▸ Exercise details
Scan the records beneath this line for the line holding "erledigt ist und" and the line holding "Sie auch die", then transcribe exactly those two and all lines between.

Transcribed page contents
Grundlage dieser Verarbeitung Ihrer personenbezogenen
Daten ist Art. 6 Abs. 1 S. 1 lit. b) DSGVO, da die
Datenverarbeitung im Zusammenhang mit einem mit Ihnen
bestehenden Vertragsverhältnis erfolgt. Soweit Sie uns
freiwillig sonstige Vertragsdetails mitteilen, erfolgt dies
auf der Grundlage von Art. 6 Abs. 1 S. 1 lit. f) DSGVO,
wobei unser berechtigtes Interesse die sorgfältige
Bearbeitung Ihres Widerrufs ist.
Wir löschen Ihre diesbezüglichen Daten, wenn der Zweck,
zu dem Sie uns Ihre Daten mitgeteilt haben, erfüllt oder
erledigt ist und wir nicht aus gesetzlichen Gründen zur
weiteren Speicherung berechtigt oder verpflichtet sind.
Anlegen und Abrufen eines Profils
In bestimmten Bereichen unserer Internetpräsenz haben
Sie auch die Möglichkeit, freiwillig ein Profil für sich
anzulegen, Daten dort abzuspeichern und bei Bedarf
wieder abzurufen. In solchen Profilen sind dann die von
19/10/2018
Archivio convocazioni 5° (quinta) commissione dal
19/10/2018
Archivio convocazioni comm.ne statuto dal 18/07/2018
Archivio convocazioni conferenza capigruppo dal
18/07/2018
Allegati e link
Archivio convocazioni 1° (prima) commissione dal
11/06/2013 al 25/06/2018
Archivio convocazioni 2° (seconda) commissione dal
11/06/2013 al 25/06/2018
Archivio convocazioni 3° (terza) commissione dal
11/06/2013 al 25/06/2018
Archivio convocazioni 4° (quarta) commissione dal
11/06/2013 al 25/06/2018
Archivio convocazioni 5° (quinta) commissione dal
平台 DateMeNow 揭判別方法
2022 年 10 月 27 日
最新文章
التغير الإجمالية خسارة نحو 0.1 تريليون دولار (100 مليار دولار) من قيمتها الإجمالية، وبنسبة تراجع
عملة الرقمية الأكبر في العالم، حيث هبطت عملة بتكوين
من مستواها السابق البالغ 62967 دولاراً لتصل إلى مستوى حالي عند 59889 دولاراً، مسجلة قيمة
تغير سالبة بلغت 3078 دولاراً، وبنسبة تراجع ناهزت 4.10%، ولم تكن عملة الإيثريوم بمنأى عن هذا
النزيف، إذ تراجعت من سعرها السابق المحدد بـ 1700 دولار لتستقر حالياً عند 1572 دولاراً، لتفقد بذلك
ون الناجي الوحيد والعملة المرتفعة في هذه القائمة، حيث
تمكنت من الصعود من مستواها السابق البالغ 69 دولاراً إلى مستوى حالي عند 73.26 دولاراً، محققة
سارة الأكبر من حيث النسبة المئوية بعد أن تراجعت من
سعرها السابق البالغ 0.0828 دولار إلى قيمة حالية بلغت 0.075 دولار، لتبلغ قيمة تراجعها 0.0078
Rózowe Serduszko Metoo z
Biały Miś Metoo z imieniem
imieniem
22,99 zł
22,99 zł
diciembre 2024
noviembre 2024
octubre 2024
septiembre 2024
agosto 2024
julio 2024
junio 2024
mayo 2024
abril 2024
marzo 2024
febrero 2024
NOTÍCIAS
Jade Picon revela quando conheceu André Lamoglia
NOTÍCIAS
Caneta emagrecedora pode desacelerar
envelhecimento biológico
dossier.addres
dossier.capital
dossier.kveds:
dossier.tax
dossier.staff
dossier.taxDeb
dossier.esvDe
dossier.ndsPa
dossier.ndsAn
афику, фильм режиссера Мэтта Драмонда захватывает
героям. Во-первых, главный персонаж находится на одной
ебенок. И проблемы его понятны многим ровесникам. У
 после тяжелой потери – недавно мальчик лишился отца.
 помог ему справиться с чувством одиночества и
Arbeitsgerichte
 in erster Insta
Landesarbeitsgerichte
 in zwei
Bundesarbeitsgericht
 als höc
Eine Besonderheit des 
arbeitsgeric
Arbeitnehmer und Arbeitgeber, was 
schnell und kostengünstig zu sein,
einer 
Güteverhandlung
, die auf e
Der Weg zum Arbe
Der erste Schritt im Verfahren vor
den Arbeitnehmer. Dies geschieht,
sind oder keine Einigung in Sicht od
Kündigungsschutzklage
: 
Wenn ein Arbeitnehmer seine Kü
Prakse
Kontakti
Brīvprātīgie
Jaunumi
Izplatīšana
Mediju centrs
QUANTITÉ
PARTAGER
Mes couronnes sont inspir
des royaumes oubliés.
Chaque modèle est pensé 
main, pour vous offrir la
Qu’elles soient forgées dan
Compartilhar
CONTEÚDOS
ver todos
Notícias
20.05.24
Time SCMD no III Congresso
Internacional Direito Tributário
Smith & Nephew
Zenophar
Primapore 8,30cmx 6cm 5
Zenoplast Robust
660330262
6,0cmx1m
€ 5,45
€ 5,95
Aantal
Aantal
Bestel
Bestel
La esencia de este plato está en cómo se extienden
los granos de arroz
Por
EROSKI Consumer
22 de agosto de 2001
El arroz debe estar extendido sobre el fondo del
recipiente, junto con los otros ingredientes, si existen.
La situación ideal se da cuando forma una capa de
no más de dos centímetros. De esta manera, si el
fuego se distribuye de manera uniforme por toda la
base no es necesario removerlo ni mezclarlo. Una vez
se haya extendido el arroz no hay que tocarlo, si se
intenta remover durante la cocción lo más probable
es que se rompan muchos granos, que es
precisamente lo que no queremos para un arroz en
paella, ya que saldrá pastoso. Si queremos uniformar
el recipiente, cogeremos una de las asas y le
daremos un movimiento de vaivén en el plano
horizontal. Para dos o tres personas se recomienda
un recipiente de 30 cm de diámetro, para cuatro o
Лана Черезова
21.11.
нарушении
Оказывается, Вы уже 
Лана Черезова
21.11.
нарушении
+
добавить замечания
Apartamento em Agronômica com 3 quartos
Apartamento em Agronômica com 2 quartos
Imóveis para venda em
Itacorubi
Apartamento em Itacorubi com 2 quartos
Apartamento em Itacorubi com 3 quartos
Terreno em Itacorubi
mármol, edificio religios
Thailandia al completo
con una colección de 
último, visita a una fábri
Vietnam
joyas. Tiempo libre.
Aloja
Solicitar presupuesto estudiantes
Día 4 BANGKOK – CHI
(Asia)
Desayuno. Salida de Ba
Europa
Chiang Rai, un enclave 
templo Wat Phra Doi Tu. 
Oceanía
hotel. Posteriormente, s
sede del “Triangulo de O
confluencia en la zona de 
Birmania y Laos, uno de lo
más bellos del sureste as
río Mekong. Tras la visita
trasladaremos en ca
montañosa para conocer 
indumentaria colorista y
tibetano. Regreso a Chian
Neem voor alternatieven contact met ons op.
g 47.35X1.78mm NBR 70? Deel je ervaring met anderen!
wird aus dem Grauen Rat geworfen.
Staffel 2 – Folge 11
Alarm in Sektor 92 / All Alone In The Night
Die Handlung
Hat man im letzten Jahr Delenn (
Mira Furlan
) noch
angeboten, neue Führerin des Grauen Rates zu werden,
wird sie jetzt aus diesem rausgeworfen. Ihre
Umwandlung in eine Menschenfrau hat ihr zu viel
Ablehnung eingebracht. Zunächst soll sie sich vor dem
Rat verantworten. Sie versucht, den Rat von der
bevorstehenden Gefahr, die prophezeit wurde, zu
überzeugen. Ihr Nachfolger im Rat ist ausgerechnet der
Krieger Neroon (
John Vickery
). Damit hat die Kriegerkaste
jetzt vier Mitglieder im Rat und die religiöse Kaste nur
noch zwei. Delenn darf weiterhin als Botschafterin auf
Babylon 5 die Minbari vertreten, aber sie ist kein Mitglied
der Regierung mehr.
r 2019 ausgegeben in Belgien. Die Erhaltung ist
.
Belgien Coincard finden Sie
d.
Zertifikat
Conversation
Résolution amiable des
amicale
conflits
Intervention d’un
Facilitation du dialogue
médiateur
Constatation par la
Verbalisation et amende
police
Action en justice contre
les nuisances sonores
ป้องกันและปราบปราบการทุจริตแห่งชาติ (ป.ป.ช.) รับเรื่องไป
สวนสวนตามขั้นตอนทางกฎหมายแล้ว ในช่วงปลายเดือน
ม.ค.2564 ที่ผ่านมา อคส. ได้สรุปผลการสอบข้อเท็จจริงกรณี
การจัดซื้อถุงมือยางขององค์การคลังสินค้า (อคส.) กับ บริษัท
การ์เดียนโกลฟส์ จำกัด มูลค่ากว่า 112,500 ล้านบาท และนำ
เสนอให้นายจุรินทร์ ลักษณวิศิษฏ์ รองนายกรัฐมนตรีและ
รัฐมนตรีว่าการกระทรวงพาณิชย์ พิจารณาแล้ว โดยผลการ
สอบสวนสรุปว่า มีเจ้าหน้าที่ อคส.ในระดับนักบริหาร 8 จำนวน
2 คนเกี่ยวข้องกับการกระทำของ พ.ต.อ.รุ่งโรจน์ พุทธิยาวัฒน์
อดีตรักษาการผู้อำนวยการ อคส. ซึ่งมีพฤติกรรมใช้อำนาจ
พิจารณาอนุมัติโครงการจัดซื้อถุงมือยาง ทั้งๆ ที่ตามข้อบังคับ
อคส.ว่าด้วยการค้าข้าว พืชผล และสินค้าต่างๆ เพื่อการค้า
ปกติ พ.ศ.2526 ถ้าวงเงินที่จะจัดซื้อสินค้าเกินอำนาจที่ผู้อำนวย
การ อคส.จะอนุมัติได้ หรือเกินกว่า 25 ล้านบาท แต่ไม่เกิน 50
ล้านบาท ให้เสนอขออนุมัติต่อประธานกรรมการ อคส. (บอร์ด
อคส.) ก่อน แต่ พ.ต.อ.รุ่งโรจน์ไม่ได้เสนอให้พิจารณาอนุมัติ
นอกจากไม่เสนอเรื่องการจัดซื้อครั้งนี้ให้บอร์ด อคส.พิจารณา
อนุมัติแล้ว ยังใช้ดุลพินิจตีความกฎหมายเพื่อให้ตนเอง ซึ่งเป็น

▸ Answer to the exercise
erledigt ist und wir nicht aus gesetzlichen Gründen zur
weiteren Speicherung berechtigt oder verpflichtet sind.
Anlegen und Abrufen eines Profils
In bestimmten Bereichen unserer Internetpräsenz haben
Sie auch die Möglichkeit, freiwillig ein Profil für sich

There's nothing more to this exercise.